La passion… Le manque d’alternative, … À part ça, j’aurais pu faire des formations privées comme beaucoup d’autres, mais les parents n’ont pas les moyens. Les écoles de formations coutent 500 000 francs par année. C’est pourquoi on ne peut que s’agripper à cette formation de l’UVS. (Silence) Sans volonté réelle et sans endurance, on ne peut pas étudier à l’UVS. C’est depuis le début, depuis l’admission à l’UVS qu’il faut faire preuve d’endurance. Il y a des étudiants qui ne reçoivent leur ordinateur que deux mois après le début des cours. Mais ils patientent. Il y a encore des étudiants qui, jusqu’à aujourd’hui, n’ont pas reçu leur ordinateur. Et pourtant, ils viennent parfois et se débrouillent pour faire cours. Je connais quelqu’un qui s’est même débrouillé pour se trouver lui-même une machine (NDR : un ordinateur), mais je ne le vois plus (ton de découragement) ! (Etu1STNL12).

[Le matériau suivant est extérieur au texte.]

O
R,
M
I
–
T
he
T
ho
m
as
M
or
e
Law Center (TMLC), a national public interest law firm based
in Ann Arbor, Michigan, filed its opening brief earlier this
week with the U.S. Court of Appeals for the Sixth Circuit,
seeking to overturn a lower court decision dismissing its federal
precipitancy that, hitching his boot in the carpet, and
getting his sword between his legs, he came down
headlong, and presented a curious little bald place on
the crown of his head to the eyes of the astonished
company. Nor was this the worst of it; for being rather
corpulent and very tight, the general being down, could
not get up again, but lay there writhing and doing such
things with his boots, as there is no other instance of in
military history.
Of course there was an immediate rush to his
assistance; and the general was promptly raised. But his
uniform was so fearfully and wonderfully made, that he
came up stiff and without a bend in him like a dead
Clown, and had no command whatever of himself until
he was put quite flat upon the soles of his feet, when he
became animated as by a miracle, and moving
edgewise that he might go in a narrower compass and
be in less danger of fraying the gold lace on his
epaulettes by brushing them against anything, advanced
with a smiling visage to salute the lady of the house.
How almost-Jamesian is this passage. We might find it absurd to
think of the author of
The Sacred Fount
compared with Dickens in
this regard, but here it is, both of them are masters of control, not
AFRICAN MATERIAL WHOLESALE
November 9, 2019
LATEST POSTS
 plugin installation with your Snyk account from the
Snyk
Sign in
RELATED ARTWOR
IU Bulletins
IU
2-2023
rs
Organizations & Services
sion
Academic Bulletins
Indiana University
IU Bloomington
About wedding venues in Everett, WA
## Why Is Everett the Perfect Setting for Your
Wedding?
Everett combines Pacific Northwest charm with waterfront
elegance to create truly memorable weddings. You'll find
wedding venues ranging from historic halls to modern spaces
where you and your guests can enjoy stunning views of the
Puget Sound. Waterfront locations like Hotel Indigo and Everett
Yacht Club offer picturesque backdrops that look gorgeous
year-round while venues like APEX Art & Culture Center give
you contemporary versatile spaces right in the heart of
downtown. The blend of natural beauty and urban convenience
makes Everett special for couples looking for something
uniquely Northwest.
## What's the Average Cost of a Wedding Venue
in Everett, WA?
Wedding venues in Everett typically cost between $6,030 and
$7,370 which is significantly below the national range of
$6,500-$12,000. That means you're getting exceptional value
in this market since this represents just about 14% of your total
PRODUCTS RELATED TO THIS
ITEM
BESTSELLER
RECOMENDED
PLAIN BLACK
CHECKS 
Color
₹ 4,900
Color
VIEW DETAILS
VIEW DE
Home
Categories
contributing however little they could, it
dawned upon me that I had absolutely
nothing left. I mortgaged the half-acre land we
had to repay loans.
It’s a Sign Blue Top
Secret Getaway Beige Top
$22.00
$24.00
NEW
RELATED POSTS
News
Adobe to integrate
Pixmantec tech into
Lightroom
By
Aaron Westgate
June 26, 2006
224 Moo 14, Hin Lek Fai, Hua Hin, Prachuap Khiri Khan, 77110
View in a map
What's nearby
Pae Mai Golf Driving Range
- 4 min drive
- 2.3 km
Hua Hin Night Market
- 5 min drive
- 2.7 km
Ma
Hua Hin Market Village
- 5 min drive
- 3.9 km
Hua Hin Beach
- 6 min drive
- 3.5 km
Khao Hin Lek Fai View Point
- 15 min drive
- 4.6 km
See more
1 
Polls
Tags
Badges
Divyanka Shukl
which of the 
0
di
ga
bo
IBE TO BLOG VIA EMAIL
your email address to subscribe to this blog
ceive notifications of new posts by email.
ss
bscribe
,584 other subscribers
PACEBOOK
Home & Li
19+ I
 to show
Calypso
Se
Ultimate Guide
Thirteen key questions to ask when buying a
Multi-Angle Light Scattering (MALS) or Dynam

À la lumière de ce segment de l’expérience du jeune homme, qui inclut celle d’autres étudiants, on arrive à déceler certaines caractéristiques personnelles qui favorisent la motivation d’Etu1STNL12 et sa persévérance.

Parfois mieux que les facteurs liés à la configuration du dispositif, ces traits de personnalité de l’étudiant contribuent aussi à sa proximité avec son dispositif pédagogique. Il s’agit de : la passion pour la formation malgré les obstacles de la distance et du défaut de certaines ressources, la faiblesse du patrimoine familial pour envisager une alternative, la volonté, l’endurance, la patience et enfin le sens de la débrouillardise. Ces derniers éléments sont repris dans la dernière colonne du Tableau 15 : Synthèse des facteurs de proximité concernant le cours STNL12.

C’est sans doute grâce à leurs différentes qualités personnelles ci-dessus énumérées que les étudiants se sont positionnés comme agents de leur formation pour apporter une réponse au défaut d’interactions au sein du dispositif pédagogique.